Mr Portillo incurred the fury of the leadership with an outspoken attack on Mr Duncan Smith, accusing him of surrounding himself with "yes men" and provoking a crisis by sacking the party's "modernising" chief executive, Mark MacGregor.

John Bercow, who resigned from the Shadow Cabinet over Mr Duncan Smith's opposition to gay adoptions, said it was "inappropriate and unacceptable" for the leader's aides to use such language about a fellow Conservative.

He warned there was now a real prospect of a leadership challenge and added: "It is certainly possible. I think it could happen sooner rather than later. There is clearly grave disquiet."

The bitter row followed a warning sounded by Tim Yeo, the MP for South Suffolk and shadow trade and industry secretary, that his position would be under threat unless the Tories were able to pick up seats in the May council elections.

Mr Yeo said: "Certainly Michael is right that we have had a poor week and that there are divisions in the party. The verdict on all this and on Iain's leadership will be on May 1 when we have got elections to councils all over Britain.

"It will be quite proper then to analyse those results and if the Conservative Party has not made net gains on May 1, then of course there will be searching questions at the inquest afterwards.

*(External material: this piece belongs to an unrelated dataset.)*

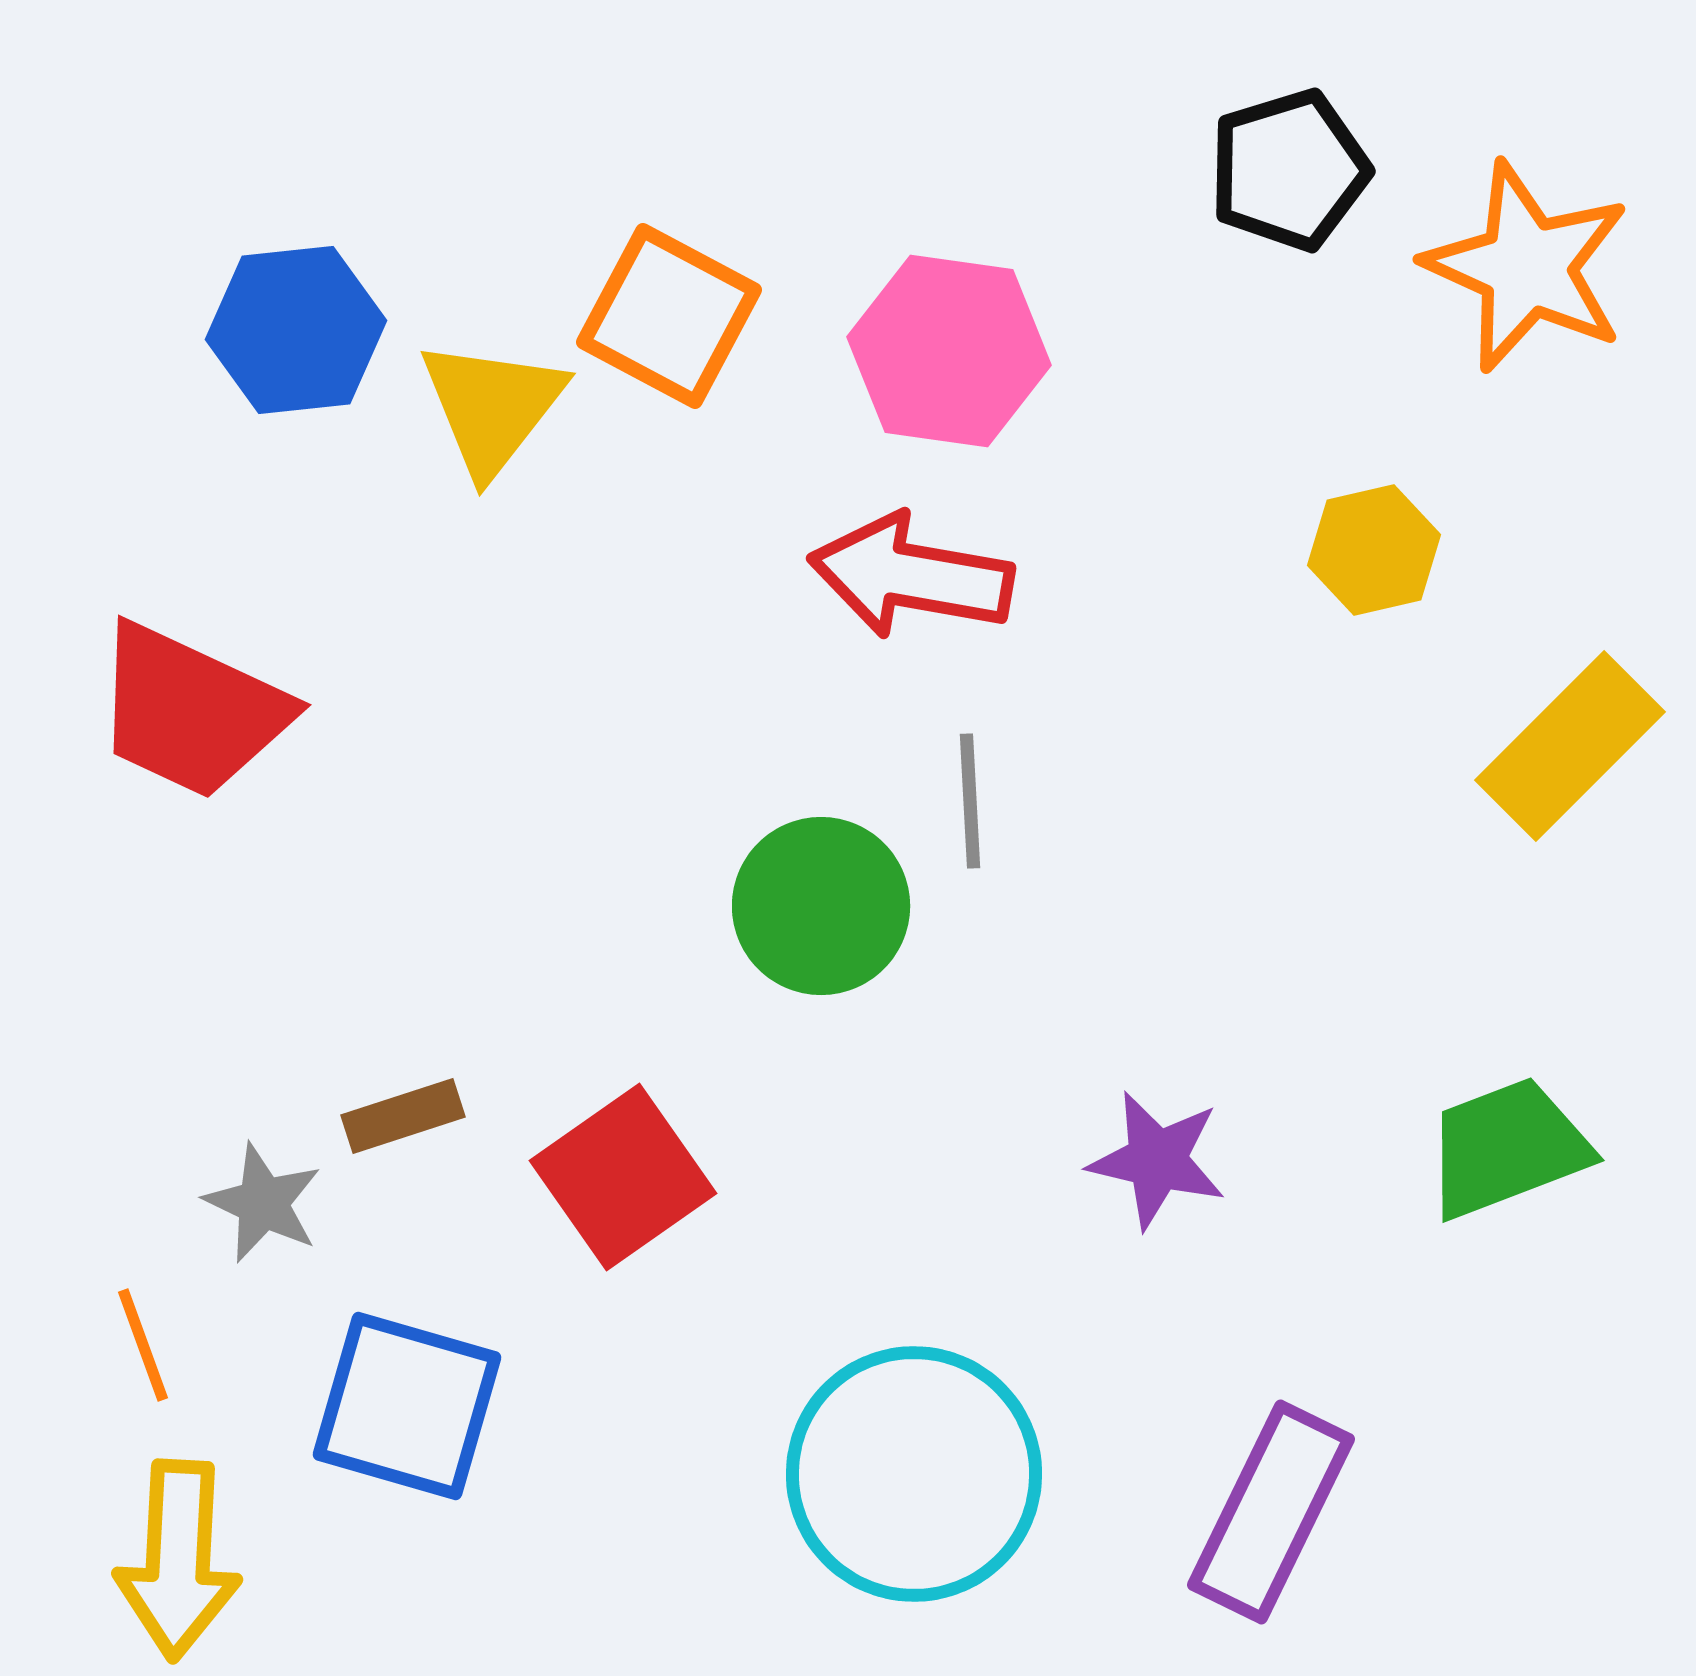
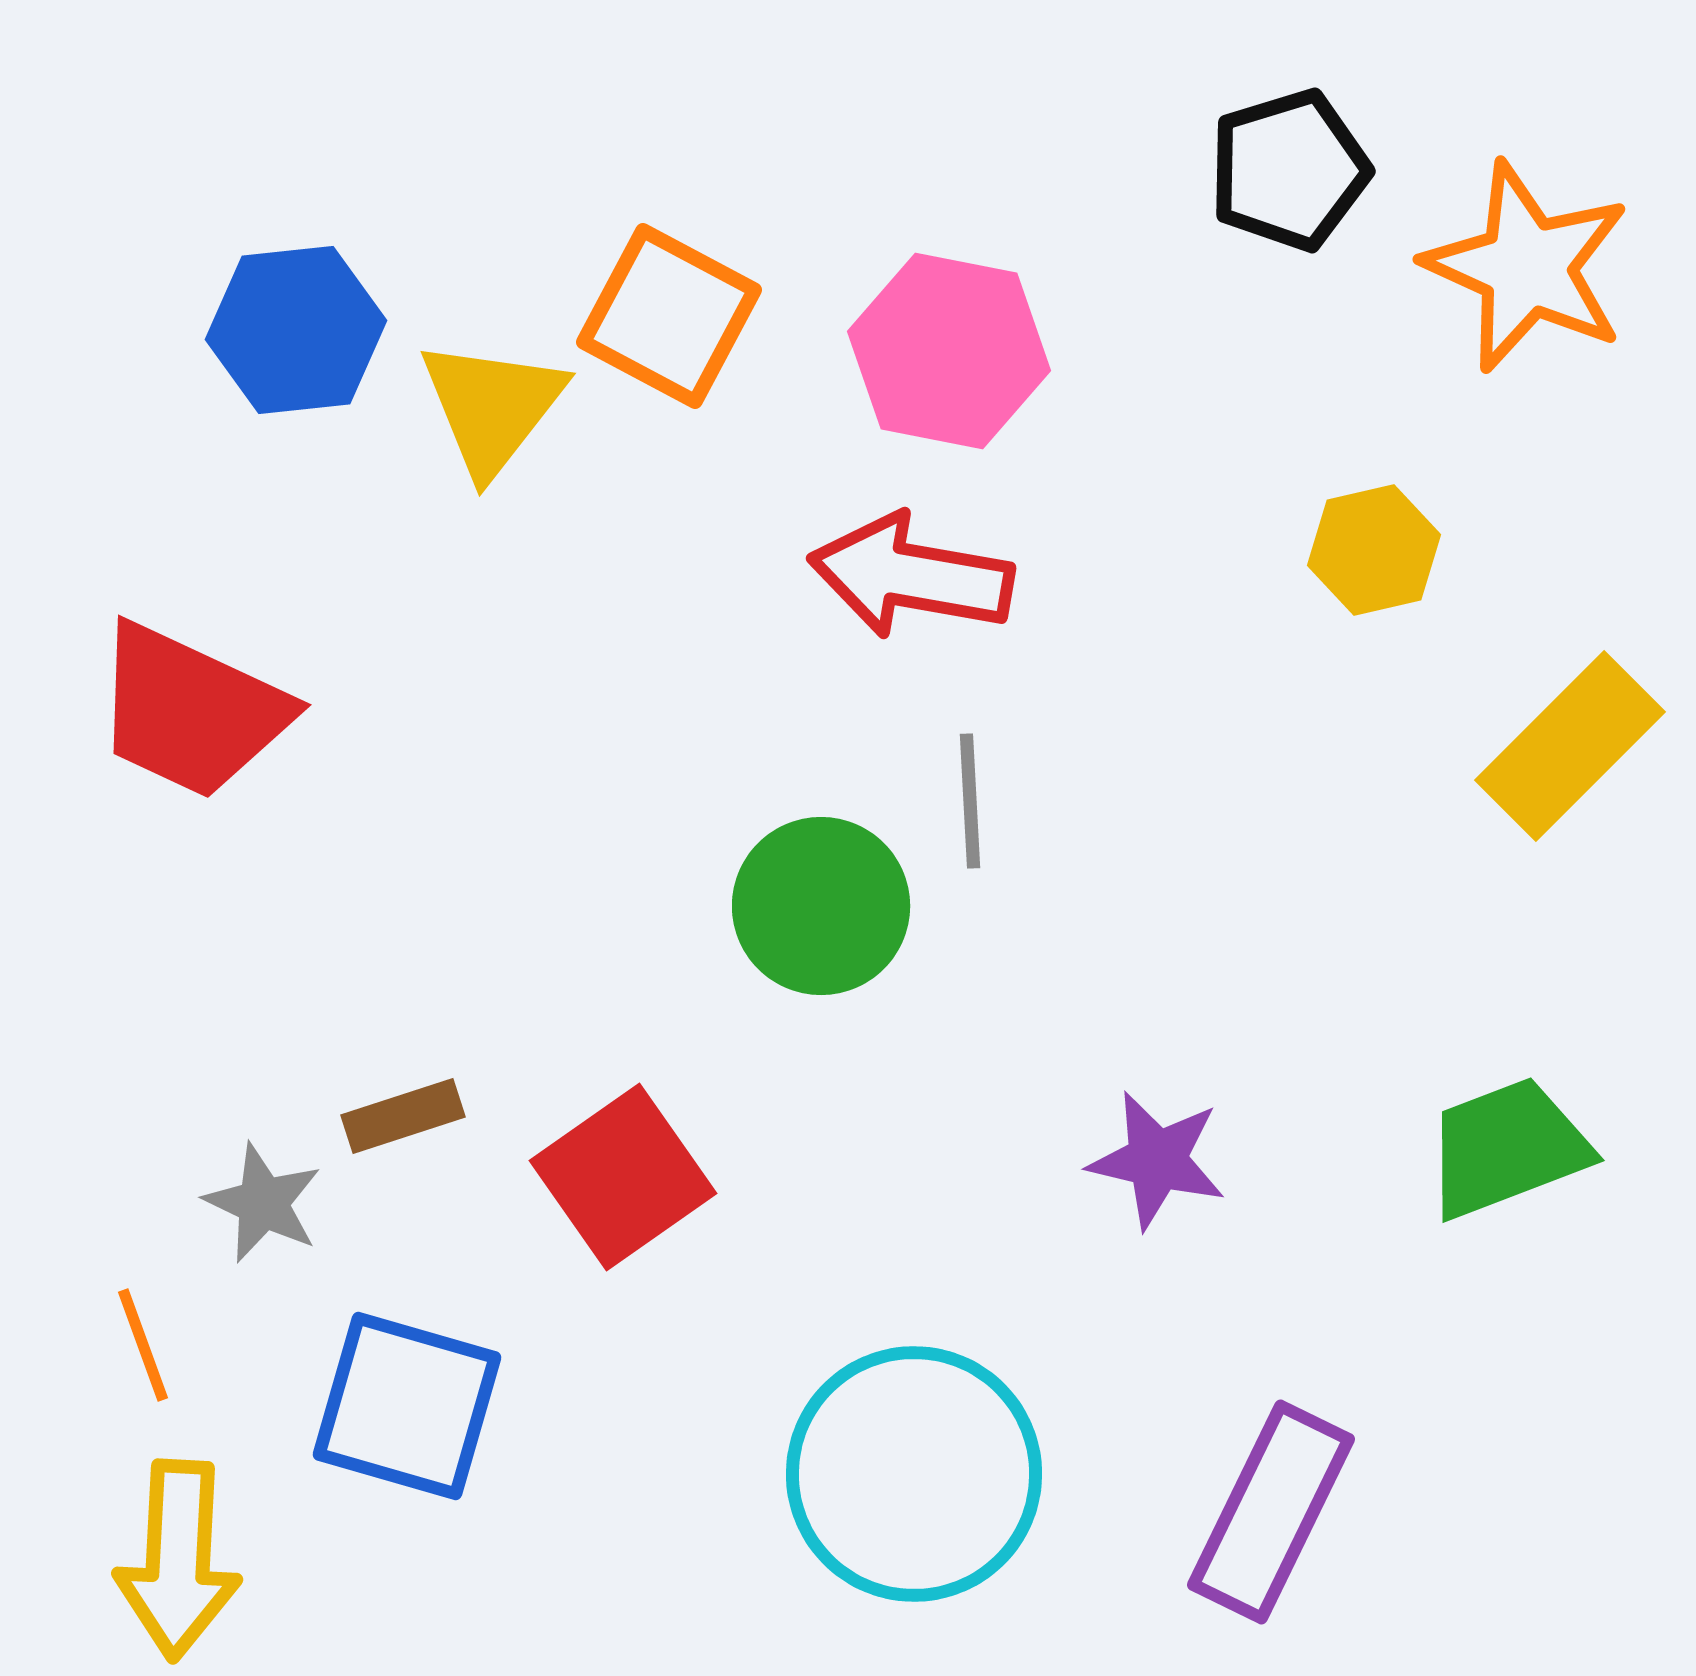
pink hexagon: rotated 3 degrees clockwise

"There is concern about the performance of the Conservative Party in opposition. We are not yet providing the opposition that Britain needs at a time when the Government itself is making so many blunders and is acting in an increasingly discredited way."

But Bernard Jenkin, the North Essex MP who was Mr Duncan Smith's campaign manager during his battle to become leader of the Conservatives, said last night the Tories should be concentrating on the forthcoming spring conference and local elections.

"I think Iain has been getting on with party matters, setting out a number of new policies, particularly on public services," he added.

"All this current briefing should stop. We are never going to be elected unless we are a united party and are seen by the public to be rowing amongst ourselves.

"I am very sorry that people are speaking out in the way that they are because it is very damaging for the leadership and that is very damaging for the party. We should instead be concentrating on damaging the Labour Party."

David Ruffley, the MP for Bury St Edmunds, said there was no appetite for a leadership contest among grassroots members.

"I do not believe that it would be very sensible to have a challenge when this country is on the verge of war. I think the British public would take a very dim view of that," he added.